Hospital trust manager Jordana Whyte said without the $100,000 anonymous memorial gift the hospital recently received, the board had feared the hospital would have been forced to shut its doors in "about 18 months".
Donations were down $160,000 on what had been anticipated and the hospital for native species was spending its reserves to stay open.
Miss Whyte said it had been hard to express to the donating family the gratitude felt by the trust.
But the memorial gift "made a lot of us quite emotional when we received it".
"This gift is massive.
"I genuinely wonder if these folks really understand that it is a lifeline for us.
"I don’t know if they really, truly understand the impact.
"And I tried to express that to them, but I’m not sure, because they didn’t want any kind of a fuss made."
They asked for "no fuss, no acknowledgement, nothing official — we of course passed our effusive thanks along to them".
Any time somebody left money in their will for the wildlife hospital, it was emotional.
However, the wildlife hospital was in "a really scary" financial state.
"This doesn’t substantially change our position. We still need to go out and fundraise, but it just gives us a little bit of a sense of relief.

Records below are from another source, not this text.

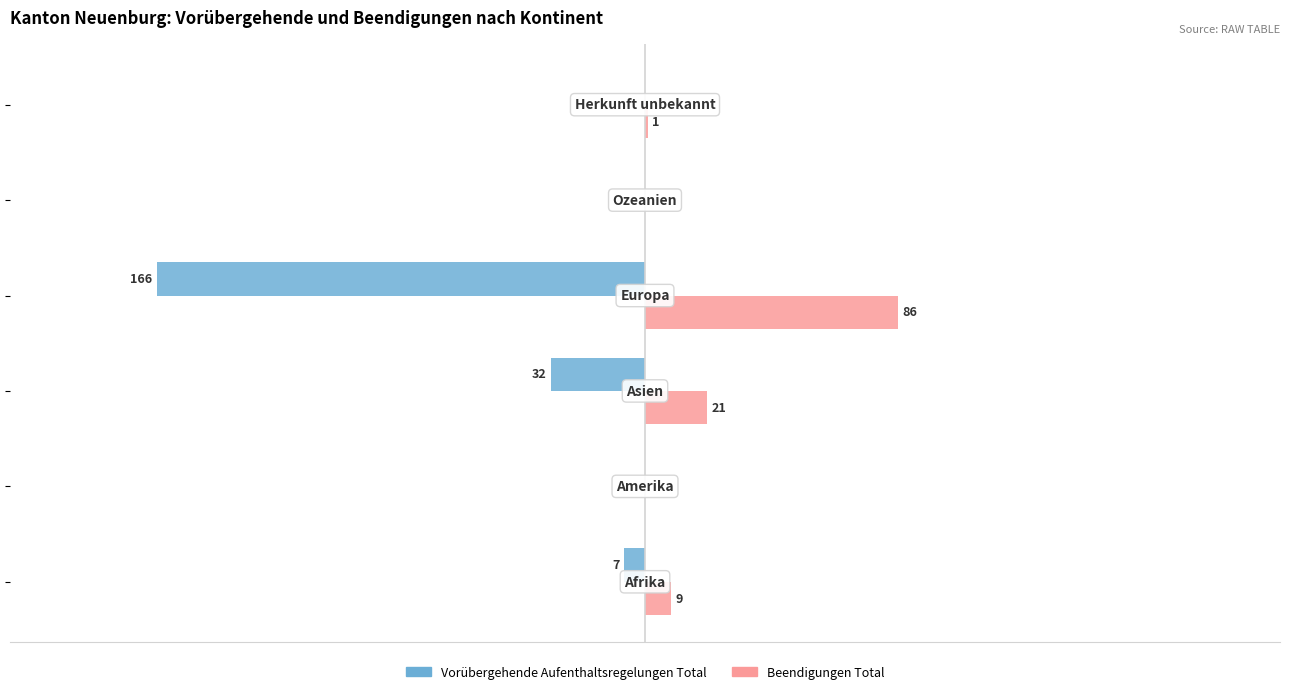

What are all the series names shown in the legend?

Vorübergehende Aufenthaltsregelungen Total, Beendigungen Total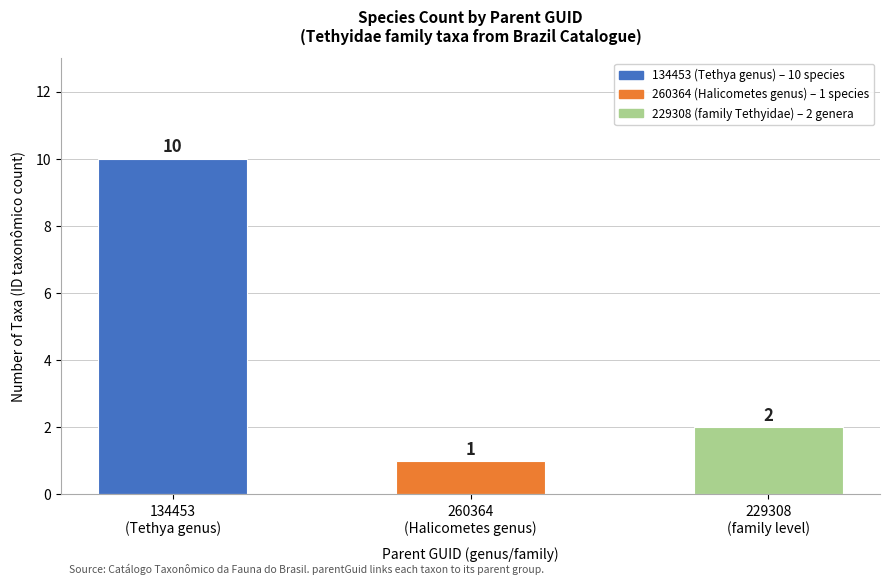

What is the average value?

4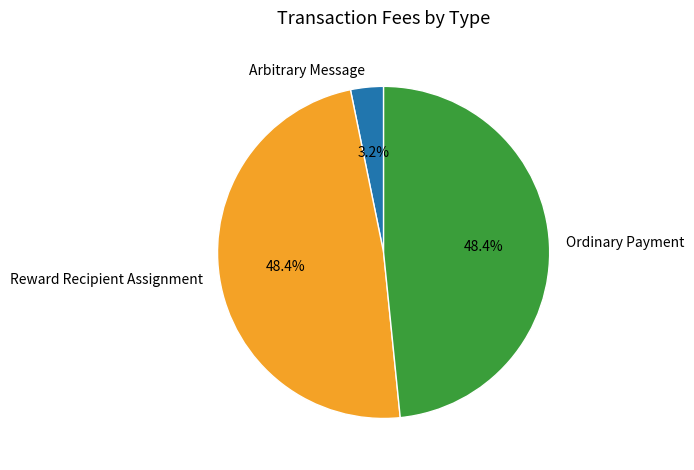

To the nearest percent, what is the difference between the largest and smallest slice percentages?

45%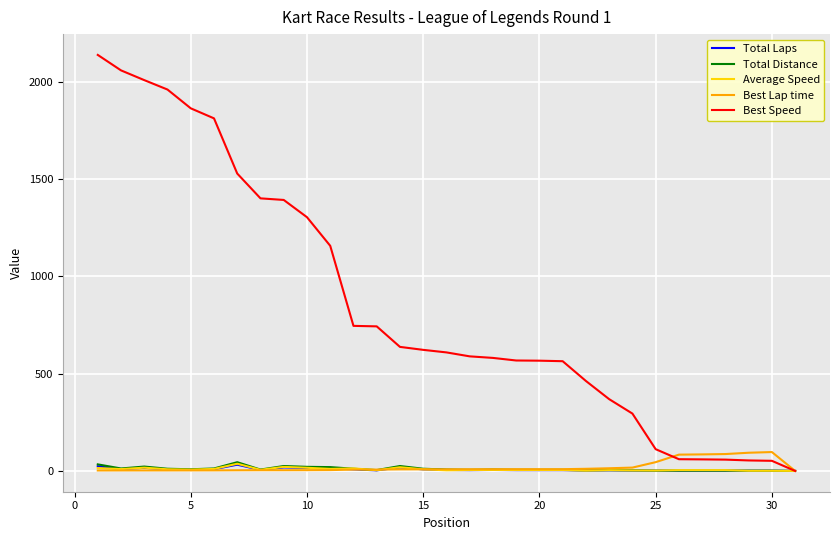

What is the difference between the maximum and second lowest values in the Total Distance series?

43.4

"The whole tone of our board meetings has changed quite a lot in the last four months, I would say, to be ‘not quite panic stations’, but we are to the point where — because we are living off our reserves — we were crunching the numbers and saying we have about 18 months left before we have to shut our doors."
The trust had been deeply concerned that there was "maybe two hoiho seasons left in us", she said.
Last year, the hospital’s wildlife veterinary team treated 644 patients, including 192 hoiho (yellow-eyed penguins) and 165 hoiho chicks.